::: Excerpted text

TPI THROTTLE BODY SIZE, 48mm-52mm-58mm


Staff member
I get asked frequently if installing a larger than the stock 48mm TPI throttle body will significantly help on a corvette engine, Ill save you some reading right off if you want, yes a 58mm can potentially increase hp if your engines highly modified and your still using a stock 48mm throttle body and there are usually minimal power gains on even a stock engine but the restriction a stock 48mm throttle body represents is not as significant and the gains to be had are not that large in most cases, your intake manifold and cam plus your heads are the major restrictions. the stock 48mm throttle body flows about 700cfm and has more than enough flow to support about 475hp-500hp, bored to 52mm it will support about 500hp,-525hp, a 58mm can support about 600hp, but keep in mind theres lots of factors other than just throttle body size that determine potential hp



stock with zero mods the L98 throttle body flows at least 700cfm, and mildly cleaned up with an air foil 780cfm is frequently seen on flow bench testing



Ive always been rather amused at the guys who do swap to a 58mm throttle body on a stock or nearly stock tpi intake because the darn things are so restrictive even if ported that they can,t possibly use the increased flow, especially if sucking air thru a MAF sensor that flows about 670cfm
if your engine doesn,t have the necessary components to make at least 450hp, like decent heads cam and low restriction exhaust headers, your wasting your money on a 58mm throttle body on a nearly stock TPI equipped engine, youll need MUCH better heads,at least 383 displacement, a low restriction exhaust and a cam with at least 220 duration before air flow rates even approach the limits of the stock l98 throttle body

read this link

using or modifying a throttle body to flow more than 1000cfm -1200 cfm like a 58mm twin bore potentially flows is a waste of money, heres why
the largest displacement sbc your likely to build is a 434cid, that requires a 4" stroke crank and you'll be limited to about 6500rpm even with top quality parts if you want the engine to last any time at all, now you might not realize it but the time necessary to fill the cylinders gets limited very quickly at higher rpms and the volumetric efficiency falls off quickly after about 5000rpm simply because theres just not enough time to allow the cylinders to fill completely. at 5000 rpm theres 41.6 intake strokes per second, per cylinder, by 6500 rpm its up to 54 intake strokes per second, per cylinder that's only 0.018 seconds for the intake port to flow into the cylinder per intake stroke. but theres yet another factor!!! that's the time for the full intake stroke!!!, while theres 720 degrees in the repetitive cycle and Ive given you a full 360 degrees worth of time, the truth is that your cam/engine combo, seldom allows anywhere near that duration!!!! even a radical race cam seldom exceeds 250 degrees in effective duration for port flow, so you'll need to knock about 45% off that time, now your down to only about 0.012 seconds or less of effective flow per intake stroke per cylinder, is it any wonder the cylinder can,t fully fill at high rpms??

::::::
::: The data

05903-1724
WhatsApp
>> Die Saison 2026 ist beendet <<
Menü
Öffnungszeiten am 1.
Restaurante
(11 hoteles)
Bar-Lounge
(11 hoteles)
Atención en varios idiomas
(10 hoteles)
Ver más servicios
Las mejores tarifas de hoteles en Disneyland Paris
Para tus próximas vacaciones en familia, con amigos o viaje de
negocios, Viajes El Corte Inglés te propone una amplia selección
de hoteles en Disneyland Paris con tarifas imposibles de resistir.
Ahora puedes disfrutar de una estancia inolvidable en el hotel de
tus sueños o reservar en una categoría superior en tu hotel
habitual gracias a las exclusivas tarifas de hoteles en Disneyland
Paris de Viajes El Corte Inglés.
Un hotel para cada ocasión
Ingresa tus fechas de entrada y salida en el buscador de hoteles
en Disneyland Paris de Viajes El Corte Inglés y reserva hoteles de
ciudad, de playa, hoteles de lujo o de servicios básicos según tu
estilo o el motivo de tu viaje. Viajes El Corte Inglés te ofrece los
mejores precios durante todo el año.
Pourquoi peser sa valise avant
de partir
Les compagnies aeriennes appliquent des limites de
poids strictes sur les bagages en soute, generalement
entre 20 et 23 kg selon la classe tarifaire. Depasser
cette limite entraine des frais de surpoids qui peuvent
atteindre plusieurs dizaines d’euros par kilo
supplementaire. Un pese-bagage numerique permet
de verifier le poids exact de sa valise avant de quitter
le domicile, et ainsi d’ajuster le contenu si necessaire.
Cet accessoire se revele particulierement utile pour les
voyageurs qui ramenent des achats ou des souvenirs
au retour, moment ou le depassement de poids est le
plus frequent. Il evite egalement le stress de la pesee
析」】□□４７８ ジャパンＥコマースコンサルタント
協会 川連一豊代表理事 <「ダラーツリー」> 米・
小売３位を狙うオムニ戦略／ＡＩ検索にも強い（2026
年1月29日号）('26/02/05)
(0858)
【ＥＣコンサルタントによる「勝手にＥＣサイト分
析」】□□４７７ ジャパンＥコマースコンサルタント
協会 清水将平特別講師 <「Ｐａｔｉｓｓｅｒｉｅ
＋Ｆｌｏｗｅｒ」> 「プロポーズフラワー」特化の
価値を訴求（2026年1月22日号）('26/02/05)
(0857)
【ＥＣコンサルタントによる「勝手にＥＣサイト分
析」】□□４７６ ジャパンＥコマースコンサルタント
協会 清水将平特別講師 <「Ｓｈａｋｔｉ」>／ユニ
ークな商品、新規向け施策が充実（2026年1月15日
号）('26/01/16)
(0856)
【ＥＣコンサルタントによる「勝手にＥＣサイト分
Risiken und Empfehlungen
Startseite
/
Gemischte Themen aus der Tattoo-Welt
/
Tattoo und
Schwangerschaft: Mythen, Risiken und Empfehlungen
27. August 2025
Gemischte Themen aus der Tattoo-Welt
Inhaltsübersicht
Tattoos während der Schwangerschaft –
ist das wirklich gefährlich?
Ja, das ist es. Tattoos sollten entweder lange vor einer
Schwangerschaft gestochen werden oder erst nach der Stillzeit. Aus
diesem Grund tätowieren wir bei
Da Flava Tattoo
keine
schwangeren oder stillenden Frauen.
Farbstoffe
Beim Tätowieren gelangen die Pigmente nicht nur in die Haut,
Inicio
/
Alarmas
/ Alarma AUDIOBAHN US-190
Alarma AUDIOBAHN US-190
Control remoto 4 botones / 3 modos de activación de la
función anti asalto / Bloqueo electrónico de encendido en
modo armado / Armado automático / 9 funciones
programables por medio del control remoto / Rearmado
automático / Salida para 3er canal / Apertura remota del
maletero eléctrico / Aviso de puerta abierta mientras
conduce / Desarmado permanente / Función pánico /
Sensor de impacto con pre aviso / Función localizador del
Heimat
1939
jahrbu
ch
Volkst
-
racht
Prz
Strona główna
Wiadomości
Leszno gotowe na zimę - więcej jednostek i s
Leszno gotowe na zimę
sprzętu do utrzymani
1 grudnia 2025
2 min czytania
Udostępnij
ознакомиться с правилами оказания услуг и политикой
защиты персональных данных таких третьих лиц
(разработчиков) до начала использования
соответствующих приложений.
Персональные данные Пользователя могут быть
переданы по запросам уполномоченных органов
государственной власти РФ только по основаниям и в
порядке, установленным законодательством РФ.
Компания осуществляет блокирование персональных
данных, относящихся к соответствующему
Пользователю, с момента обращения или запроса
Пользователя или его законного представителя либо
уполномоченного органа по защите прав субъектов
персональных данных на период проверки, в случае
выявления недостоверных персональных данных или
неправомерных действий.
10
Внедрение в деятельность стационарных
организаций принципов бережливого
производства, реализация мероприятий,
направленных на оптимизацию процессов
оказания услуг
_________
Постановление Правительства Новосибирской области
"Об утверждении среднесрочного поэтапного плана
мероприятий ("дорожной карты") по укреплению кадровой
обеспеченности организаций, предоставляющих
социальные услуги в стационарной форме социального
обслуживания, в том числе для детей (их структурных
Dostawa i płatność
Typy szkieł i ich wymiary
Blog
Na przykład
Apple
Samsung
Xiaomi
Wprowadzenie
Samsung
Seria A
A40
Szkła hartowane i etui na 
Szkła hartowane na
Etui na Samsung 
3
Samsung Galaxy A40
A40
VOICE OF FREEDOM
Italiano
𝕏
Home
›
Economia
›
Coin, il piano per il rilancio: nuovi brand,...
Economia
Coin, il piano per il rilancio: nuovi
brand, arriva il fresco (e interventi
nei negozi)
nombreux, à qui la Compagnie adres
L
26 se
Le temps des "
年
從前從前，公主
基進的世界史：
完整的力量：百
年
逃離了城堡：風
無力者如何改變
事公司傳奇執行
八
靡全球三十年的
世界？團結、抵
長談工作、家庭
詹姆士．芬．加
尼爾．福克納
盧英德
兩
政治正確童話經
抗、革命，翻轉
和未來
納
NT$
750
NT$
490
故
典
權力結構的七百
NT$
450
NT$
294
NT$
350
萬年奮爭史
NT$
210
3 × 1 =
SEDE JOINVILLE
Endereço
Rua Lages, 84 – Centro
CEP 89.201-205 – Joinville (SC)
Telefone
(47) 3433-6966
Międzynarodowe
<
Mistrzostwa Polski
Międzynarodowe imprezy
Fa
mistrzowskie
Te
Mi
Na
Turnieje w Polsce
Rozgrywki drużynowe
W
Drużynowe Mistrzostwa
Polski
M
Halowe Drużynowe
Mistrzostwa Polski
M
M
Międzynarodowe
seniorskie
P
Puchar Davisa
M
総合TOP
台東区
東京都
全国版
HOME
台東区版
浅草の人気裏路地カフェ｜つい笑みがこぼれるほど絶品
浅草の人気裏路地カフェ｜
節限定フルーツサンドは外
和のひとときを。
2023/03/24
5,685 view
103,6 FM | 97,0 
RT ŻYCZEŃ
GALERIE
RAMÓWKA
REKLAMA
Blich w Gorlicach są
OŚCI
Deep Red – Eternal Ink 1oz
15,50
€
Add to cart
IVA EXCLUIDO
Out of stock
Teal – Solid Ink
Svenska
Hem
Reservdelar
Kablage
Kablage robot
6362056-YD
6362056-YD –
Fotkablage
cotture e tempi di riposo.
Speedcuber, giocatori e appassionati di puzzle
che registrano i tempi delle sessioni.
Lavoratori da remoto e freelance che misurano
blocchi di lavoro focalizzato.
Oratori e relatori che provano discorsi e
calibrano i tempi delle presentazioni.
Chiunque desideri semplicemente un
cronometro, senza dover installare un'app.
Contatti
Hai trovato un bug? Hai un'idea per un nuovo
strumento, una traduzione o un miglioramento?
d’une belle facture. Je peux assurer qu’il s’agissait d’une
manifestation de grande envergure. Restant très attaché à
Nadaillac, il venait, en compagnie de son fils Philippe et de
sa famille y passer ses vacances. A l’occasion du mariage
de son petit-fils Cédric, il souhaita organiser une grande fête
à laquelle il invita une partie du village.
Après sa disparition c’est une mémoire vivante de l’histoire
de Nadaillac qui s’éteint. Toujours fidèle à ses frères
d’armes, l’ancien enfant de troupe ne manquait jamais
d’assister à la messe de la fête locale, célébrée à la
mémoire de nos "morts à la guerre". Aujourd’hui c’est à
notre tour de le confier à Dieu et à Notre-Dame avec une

::::::

→ Check your understanding
**A.** Turn the rows from the first line through the line containing "ciudad, de playa, hoteles" into a numbered list, leaving out any blank lines.
**B.** Continue the text on throttle body sizing from its final sentence.

→ Responses in order
**A.**
1. 05903-1724
2. WhatsApp
3. >> Die Saison 2026 ist beendet <<
4. Menü
5. Öffnungszeiten am 1.
6. Restaurante
7. (11 hoteles)
8. Bar-Lounge
9. (11 hoteles)
10. Atención en varios idiomas
11. (10 hoteles)
12. Ver más servicios
13. Las mejores tarifas de hoteles en Disneyland Paris
14. Para tus próximas vacaciones en familia, con amigos o viaje de
15. negocios, Viajes El Corte Inglés te propone una amplia selección
16. de hoteles en Disneyland Paris con tarifas imposibles de resistir.
17. Ahora puedes disfrutar de una estancia inolvidable en el hotel de
18. tus sueños o reservar en una categoría superior en tu hotel
19. habitual gracias a las exclusivas tarifas de hoteles en Disneyland
20. Paris de Viajes El Corte Inglés.
21. Un hotel para cada ocasión
22. Ingresa tus fechas de entrada y salida en el buscador de hoteles
23. en Disneyland Paris de Viajes El Corte Inglés y reserva hoteles de
24. ciudad, de playa, hoteles de lujo o de servicios básicos según tu

**B.**
now the theoretical 434 were working with here even if it could fill its cylinders 100% at 6500rpm which is totally impossible at that rpm would require 434 (the displacement) x 3250(the number of intake strokes)=1410500 (the full 100% in cubic inches /1728(to change to cfm) = only 816cfm.... now even if you could ram tune the exhaust and intake pulse perfectly and get the cylinders to pack the cylinders to 120% (a total impossibility without a supercharger or turbo) that's till only 979 cfm
but in the real world your volumetric efficiency falls off fast after 5000 rpm with a 4" stroke and you'll be exceptionally lucky to pull 80% efficiency at over 5000rpm
drop your displacement to a more common 383 and your rpm limit to the fairly common 6500rpm and you'll drop even the theoretical air flow requirement to below 875cfm

heres the ramjet ZL1 454

yeah you might not believe it but it got a stock 48mm twin bore TPI style chevy throttle body feeding that 454 engine, do you think Chevy would do that if it was a significant restriction to hp production??

the restriction is not the throttle body its the port size, valve size and flow the heads have and intake manifold runners restriction,and cam lift and duration... install an intake manifold,cam and heads that can flow 300cfm and the 58mm aftermarket throttle body will still effectively feed the engine, remember that while even 300cfm ports at full flow only pull air about 250 degrees out of 720 degrees in the cycle and are spaced 90 degrees apart, that means that 1000cfm can feed all 8 cylinders a full 833cfm they could in theory flow ,and that 300cfm per port can support roughly 600hp

why would you buy a 52mm vs a 58MM throttle body????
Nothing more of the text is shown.